Post/Redirect/Get (PRG) is a web development design pattern that lets the page shown after a form submission be reloaded, shared, or bookmarked without ill effects, such as submitting the form another time.

When a web form is submitted to a server through an HTTP POST request, attempts to refresh the server response can cause the contents of the original POST to be resubmitted, possibly causing undesired results, such as a duplicate web purchase. Some browsers mitigate this risk by warning the user that they are about to re-issue a POST request.

To avoid this problem, many web developers use the PRG pattern—instead of responding with content, the server responds to a POST request by redirecting the client to another location. The HTTP 1.1 specification introduced the HTTP 303 ("See other") response code to ensure that in this situation, browsers can safely refresh the server response without causing the initial POST request to be resubmitted.

The PRG pattern cannot address every scenario of duplicate form submission.

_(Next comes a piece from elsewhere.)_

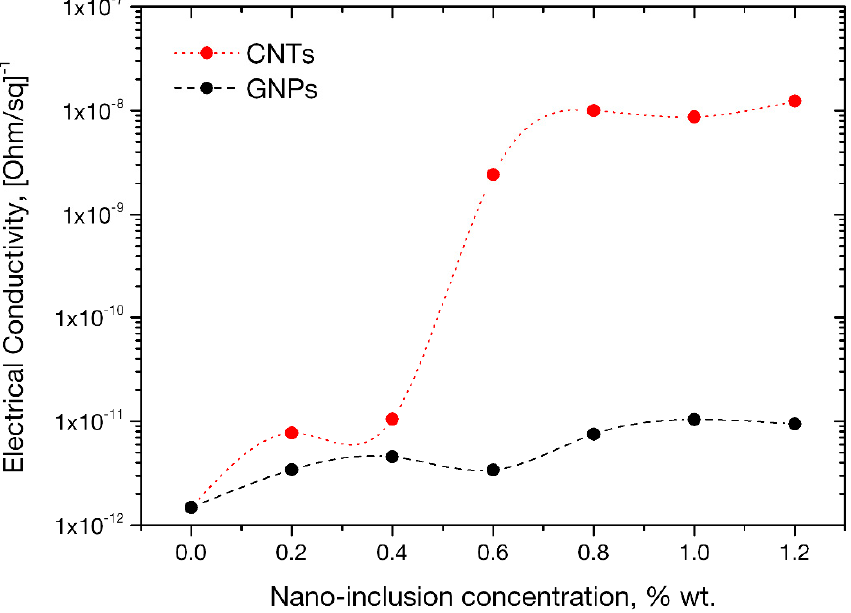
Figure 10. Surface electrical conductivity variation with CNT and GNP concentration.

For example, if a web user refreshes before the initial submission completes, possibly because of server lag, a duplicate POST occurs in certain user agents.

==Bookmarks==
User agents (such as browsers) store only the URL of an HTTP request as a bookmark. Because of this, a response based on the body of the HTTP POST request cannot be bookmarked. With the PRG pattern, the URI of the request can safely be bookmarked.